THE HALF DECENT FOOTBALL MAGAZINE

3 December ~ Prior to this season, the last time a Hull City manager had walked out on the club during a campaign was in September 1974, when Terry Neill decided to return to London and take over at Tottenham. While Neill's initial impact upon arriving at Boothferry Park three years before had dwindled by the time he fled, the club still spent the rest of the decade getting steadily worse. Until Phil Brown pitched up, Neill's era had been the closest we had ever come to promotion to the top flight. Since then, most of our managers have been sacked, almost always deservedly. Only two – Colin Appleton in 1984 and Peter Taylor in 2006 – have left the job voluntarily for new roles, but they did so in the close-season.

Appleton effectively resigned on the team bus on the way back from the final game of the season at Burnley. So we are a bit short of the ultimate managerial villain. It is one thing to jeer a former manager who the club felt was not good enough, quite another to jeer one who felt the club was not good enough for him.

So Nigel Pearson plays the role of villain this weekend as he makes his return to the KC Stadium. A small band of Hull City supporters, on the two away trips since Pearson quit to return to Leicester City, have taken it upon themselves to sing unflattering songs about the departed manager. Yet, for all his success, notably in puncturing the wayward collective ego of the squad, he is not mourned by most fans.

The appointment of Nick Barmby as replacement has soothed pretty much everyone. Barmby has little coaching experience but his achievements as a player, intricate knowledge of the squad – this is his eighth season as a Tigers player – and his birthright means he has every ounce of goodwill going.

There have been setbacks already. After a brilliant win at Derby County, with the shackles of Pearson's effective but careful negativity removed by his successor, came an astounding collapse at home to Burnley, when 2-0 lead after 77 minutes ended up a 3-2 defeat. Then followed an unsurprising but frustrating 2-1 reversal at fortress St Mary's. Hull had led at the break but there was nobody - on the pitch or bench - who could refocus the team when a bruised Southampton scored twice in the opening period of the second half. This is where Pearson's wisdom and sombre calmness from the touchline is missed. As he proved in a stunning run of unbeaten away games last season from September to May, he is a man who knows how to hold onto a 1-0 lead at handy opponents.

In the short period since Pearson switched clubs, he has taken Leicester above his old club in the table. They will start today's encounter as favourites. The Tigers are now tenth, having lost twice and won once since Barmby took over. The caretaker manager has a number of senior players due back from injuries and loans which will aid him greatly, but it does feel tempting to half write this season off and allow him all the room he needs to get used to the job. Today, however, a good number will still smell blood and, daft songs aside, that is easy to understand.

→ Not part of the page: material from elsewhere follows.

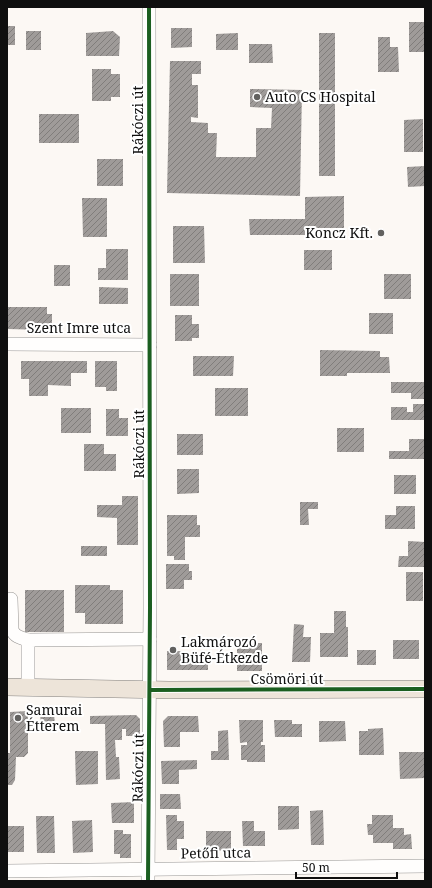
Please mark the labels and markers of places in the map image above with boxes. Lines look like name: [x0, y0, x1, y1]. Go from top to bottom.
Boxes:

Matthew Rudd

Comments (2)
Comment by tone_burst 2011-12-04 00:33:43

As a Leicester fan of 25 years or so i've always found it slightly bizarre that the majority of their support fail to appreciate the subtle irony that when it comes to managers who have left them for supposedly better things in the past they tend to be vitriolic (Little, Mcghee, Megson spring to mind for starters, the obvious exception being O'Neill who most would welcome back in a heartbeat) - but they are serial offenders when it comes to poaching managers from other clubs - at least 4 times in recent memory (O'Neill from Norwich, Holloway from Plymouth, Pearson recently and Sousa from Swansea) nicking promising talents from teams in their own division.

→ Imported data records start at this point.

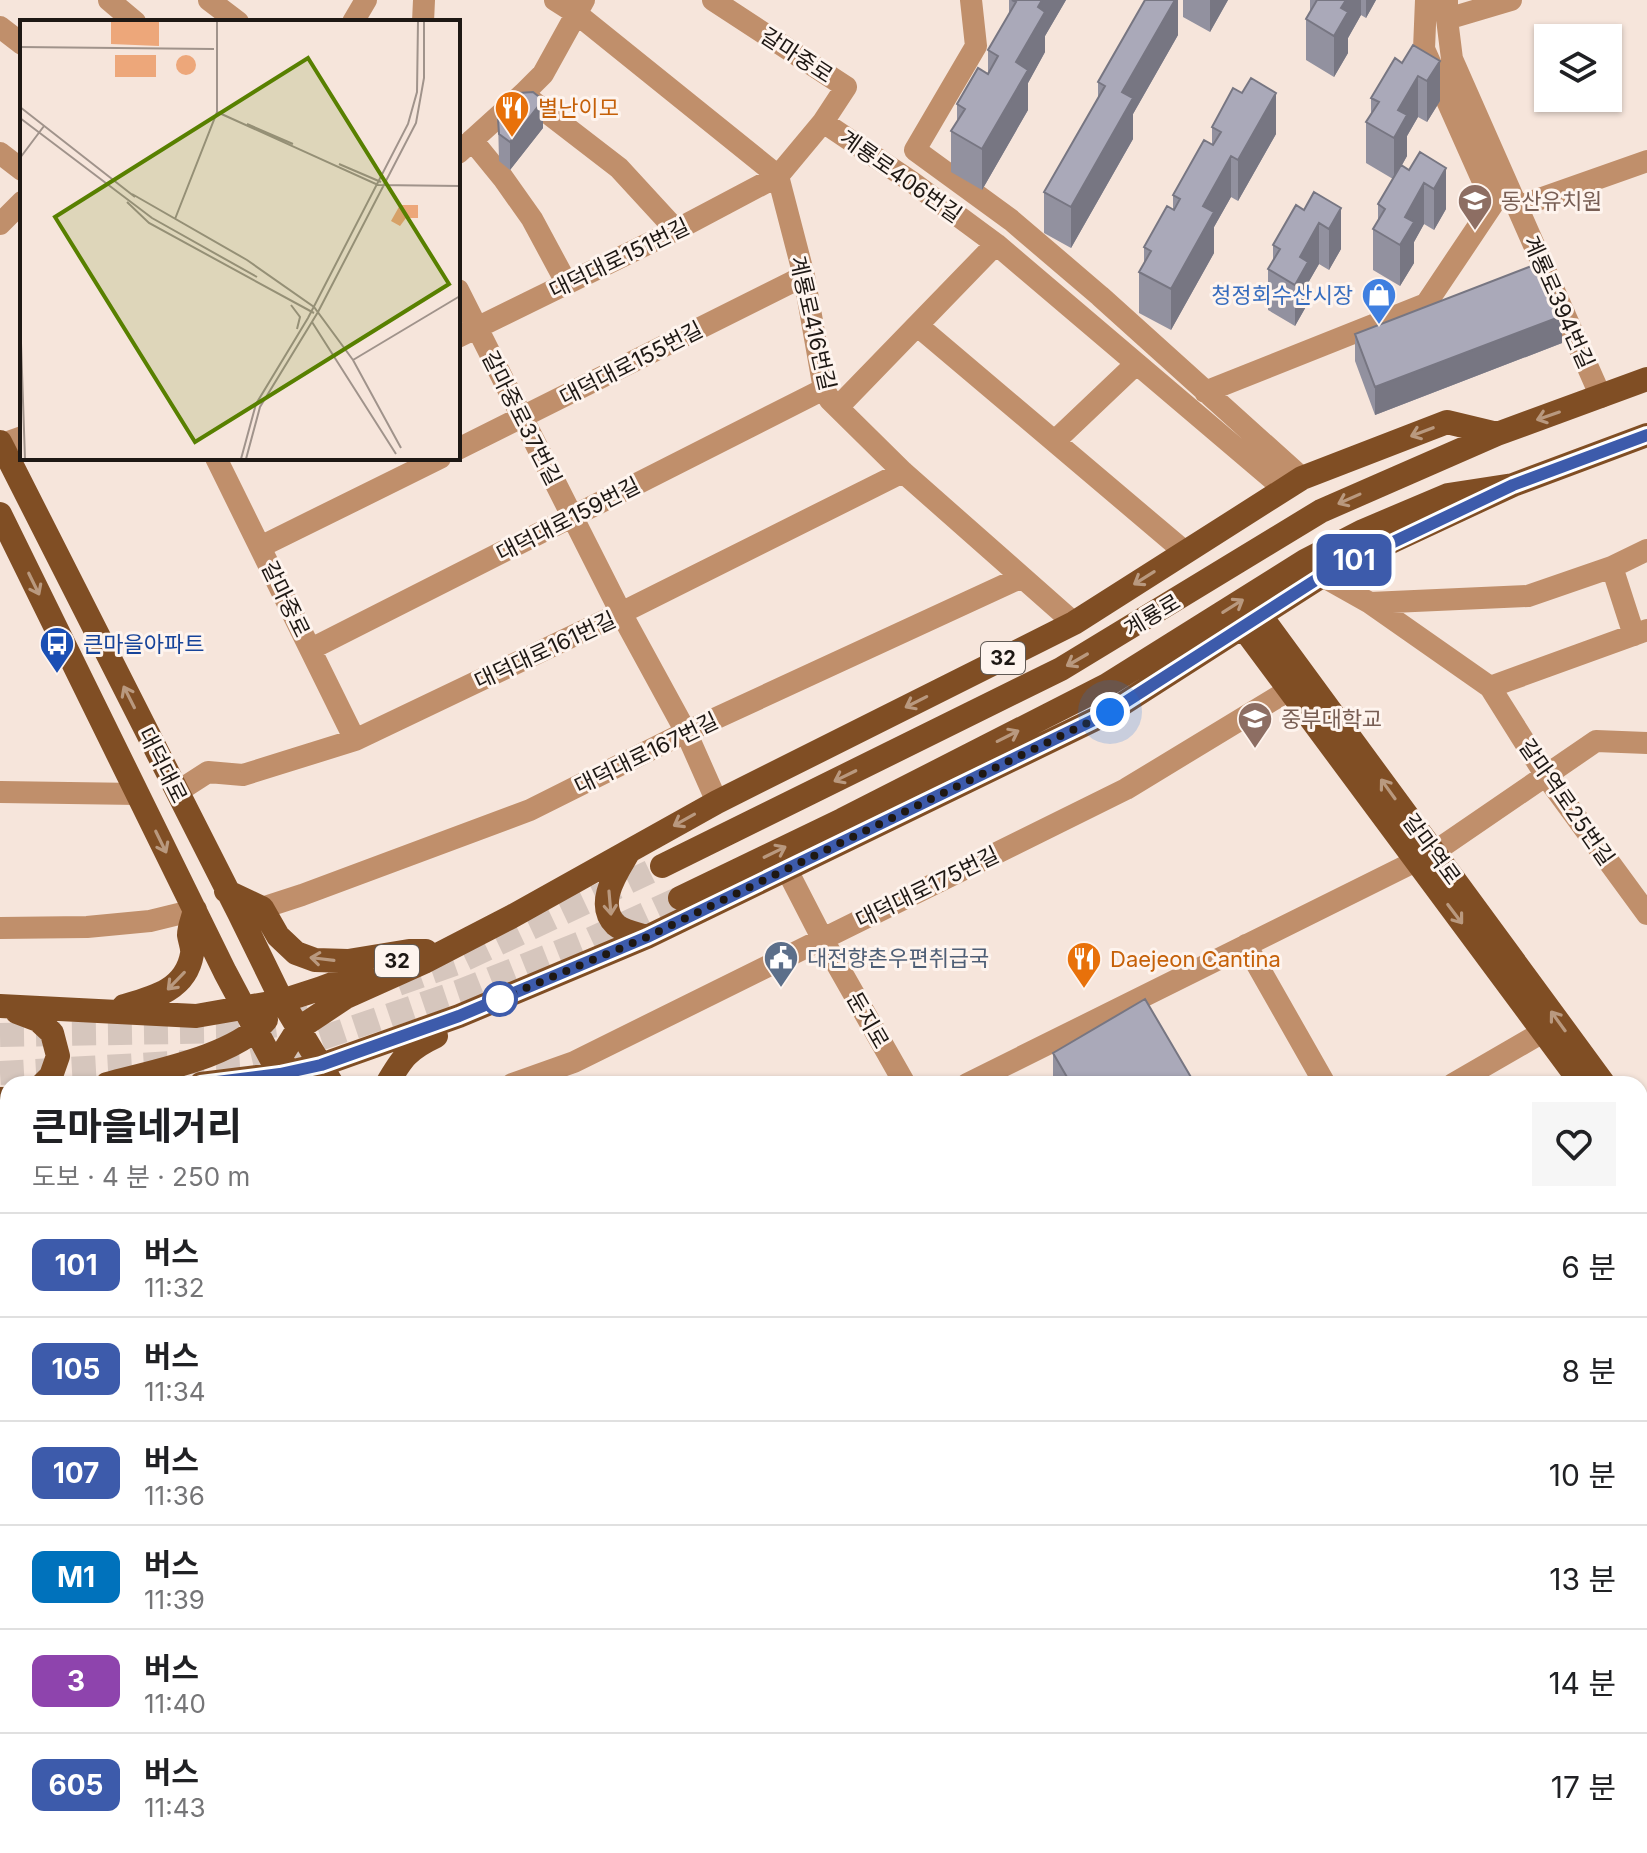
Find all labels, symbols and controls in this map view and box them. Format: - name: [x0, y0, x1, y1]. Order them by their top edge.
- inset map: [20, 20, 460, 460]
- street label: 갈마중로: [756, 22, 838, 88]
- map controls: [1534, 24, 1622, 112]
- button: layers: [1534, 24, 1622, 112]
- restaurant icon: 별난이모: [493, 89, 531, 139]
- place label: 별난이모: [538, 95, 619, 121]
- street label: 계룡로406번길: [835, 124, 967, 228]
- school or university icon: 동산유치원: [1456, 182, 1494, 232]
- place label: 동산유치원: [1501, 188, 1602, 214]
- street label: 대덕대로151번길: [545, 213, 693, 303]
- street label: 계룡로394번길: [1518, 232, 1600, 372]
- street label: 계룡로416번길: [785, 253, 841, 393]
- shop icon: 청정회수산시장: [1360, 276, 1398, 326]
- place label: 청정회수산시장: [1211, 282, 1353, 308]
- street label: 대덕대로155번길: [555, 316, 707, 410]
- street label: 갈마중로37번길: [477, 346, 567, 490]
- one-way arrow: [1536, 410, 1560, 424]
- one-way arrow: [1410, 426, 1435, 440]
- street label: 대덕대로159번길: [492, 472, 644, 566]
- one-way arrow: [1337, 492, 1361, 507]
- line badge: 101: [1308, 534, 1400, 586]
- text: 101: [1332, 543, 1376, 577]
- street label: 갈마중로: [257, 557, 315, 641]
- one-way arrow: [1133, 570, 1156, 586]
- one-way arrow: [27, 571, 43, 595]
- street label: 계룡로: [1119, 588, 1185, 642]
- one-way arrow: [1221, 598, 1244, 614]
- street label: 대덕대로161번길: [470, 606, 620, 694]
- bus stop icon: 큰마을아파트: [38, 625, 76, 675]
- place label: 큰마을아파트: [83, 631, 204, 657]
- road number: 32: [981, 642, 1025, 674]
- one-way arrow: [1066, 652, 1089, 668]
- one-way arrow: [121, 686, 136, 710]
- your location: [1090, 692, 1130, 732]
- one-way arrow: [904, 695, 928, 711]
- school or university icon: 중부대학교: [1236, 700, 1274, 750]
- place label: 중부대학교: [1281, 706, 1382, 732]
- street label: 대덕대로167번길: [570, 707, 722, 799]
- street label: 대덕대로: [133, 723, 193, 807]
- one-way arrow: [995, 727, 1019, 743]
- street label: 갈마역로25번길: [1514, 734, 1620, 870]
- one-way arrow: [833, 769, 857, 785]
- one-way arrow: [1380, 778, 1396, 800]
- street label: 갈마역로: [1398, 809, 1466, 889]
- one-way arrow: [673, 813, 697, 829]
- one-way arrow: [154, 830, 170, 854]
- street label: 대덕대로175번길: [851, 841, 1003, 933]
- one-way arrow: [763, 844, 787, 859]
- one-way arrow: [602, 889, 617, 915]
- one-way arrow: [1447, 903, 1464, 924]
- public building icon: 대전향촌우편취급국: [762, 939, 800, 989]
- restaurant icon: Daejeon Cantina: [1065, 940, 1103, 990]
- road number: 32: [375, 945, 419, 977]
- place label: 대전향촌우편취급국: [807, 945, 989, 971]
- place label: Daejeon Cantina: [1110, 946, 1281, 972]
- one-way arrow: [309, 952, 335, 967]
- one-way arrow: [167, 971, 186, 990]
- unlabelled marker: [483, 982, 517, 1016]
- street label: 둔지로: [842, 987, 894, 1053]
- one-way arrow: [1550, 1011, 1567, 1032]
- button: heart: [1532, 1102, 1616, 1186]
- text: 큰마을네거리: [32, 1103, 242, 1149]
- text: 도보 · 4 분 · 250 m: [32, 1161, 250, 1192]
- text: 버스: [144, 1234, 199, 1270]
- text: 101: [54, 1248, 98, 1282]
- text: 6 분: [1561, 1249, 1616, 1285]
- text: 11:32: [144, 1272, 205, 1303]
- text: 버스: [144, 1338, 199, 1374]
- text: 105: [52, 1352, 100, 1386]
- text: 8 분: [1561, 1353, 1616, 1389]
- text: 11:34: [144, 1376, 206, 1407]
- text: 버스: [144, 1442, 199, 1478]
- text: 107: [53, 1456, 99, 1490]
- text: 10 분: [1549, 1457, 1616, 1493]
- text: 11:36: [144, 1480, 205, 1511]
- text: 버스: [144, 1546, 199, 1582]
- text: M1: [57, 1560, 95, 1594]
- text: 13 분: [1549, 1561, 1616, 1597]
- text: 11:39: [144, 1584, 205, 1615]
- text: 버스: [144, 1650, 199, 1686]
- text: 3: [67, 1664, 85, 1698]
- text: 14 분: [1548, 1665, 1616, 1701]
- text: 11:40: [144, 1688, 206, 1719]
- text: 버스: [144, 1754, 199, 1790]
- text: 605: [49, 1768, 103, 1802]
- text: 17 분: [1551, 1769, 1616, 1805]
- text: 11:43: [144, 1792, 206, 1823]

Swansea have hardly been derailed by Sousa's depearture and Holloway has done pretty well for himself as well - even if one can't really say the same for Plymouth. I wouldnt be at all surprised if Hull finish ahead of Leicester in the table, especially after today.

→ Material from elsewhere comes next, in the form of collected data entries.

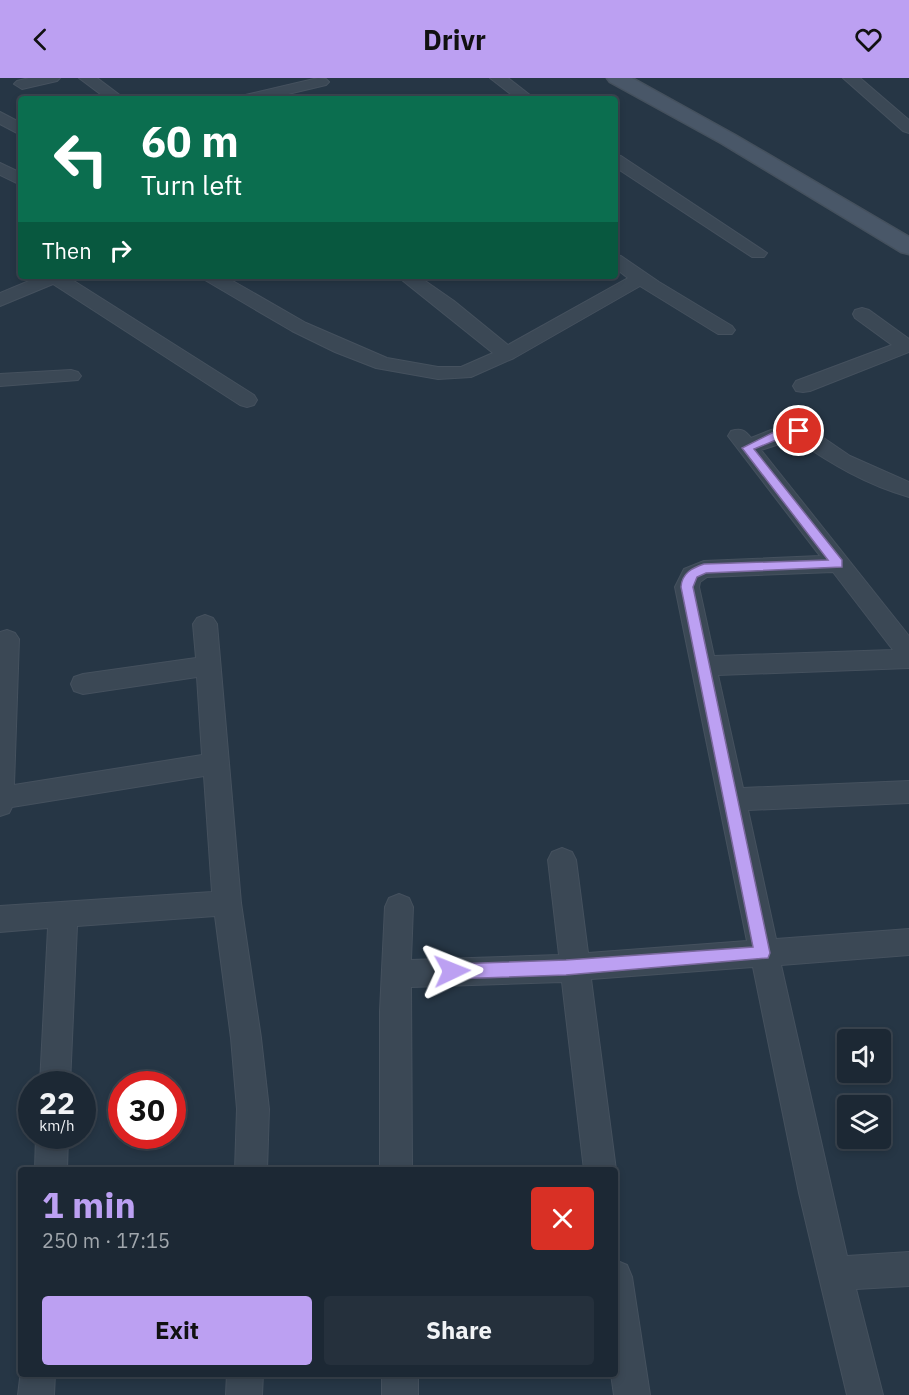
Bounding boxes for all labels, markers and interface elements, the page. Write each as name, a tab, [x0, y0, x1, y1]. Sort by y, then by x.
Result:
text: Drivr	[423, 22, 486, 57]
icon: back	[24, 23, 57, 56]
icon: heart	[852, 23, 885, 56]
text: 60 m	[141, 114, 239, 169]
icon: left	[42, 120, 120, 198]
text: Turn left	[141, 167, 242, 202]
icon: right	[104, 234, 137, 267]
text: Then	[42, 236, 92, 265]
pin	[773, 405, 824, 456]
icon: arrive	[782, 414, 815, 447]
position arrow	[420, 939, 484, 1003]
map controls	[837, 1029, 891, 1149]
button: sound	[837, 1029, 891, 1083]
speed limit sign: 30	[108, 1071, 186, 1149]
text: 22	[39, 1083, 75, 1122]
button: layers	[837, 1095, 891, 1149]
text: km/h	[39, 1116, 75, 1135]
text: 1 min	[42, 1181, 136, 1228]
button: close	[531, 1187, 594, 1250]
text: 250 m · 17:15	[42, 1227, 170, 1254]
button: Exit	[42, 1296, 312, 1365]
button: Share	[324, 1296, 594, 1365]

Comment by Janik 2011-12-04 16:21:51

You forgot poaching McGhee from Reading. The howls about him moving on to Wolves were particualrly lacking in self-awareness. Less culpable on O'Neill, though. He was clearly looking for an out from Norwich, having realised he had made a big mistake in taking a job from Robert Chase. He wouldn't have been at Carrow Road for much longer, even if the Leicester job hadn't become available.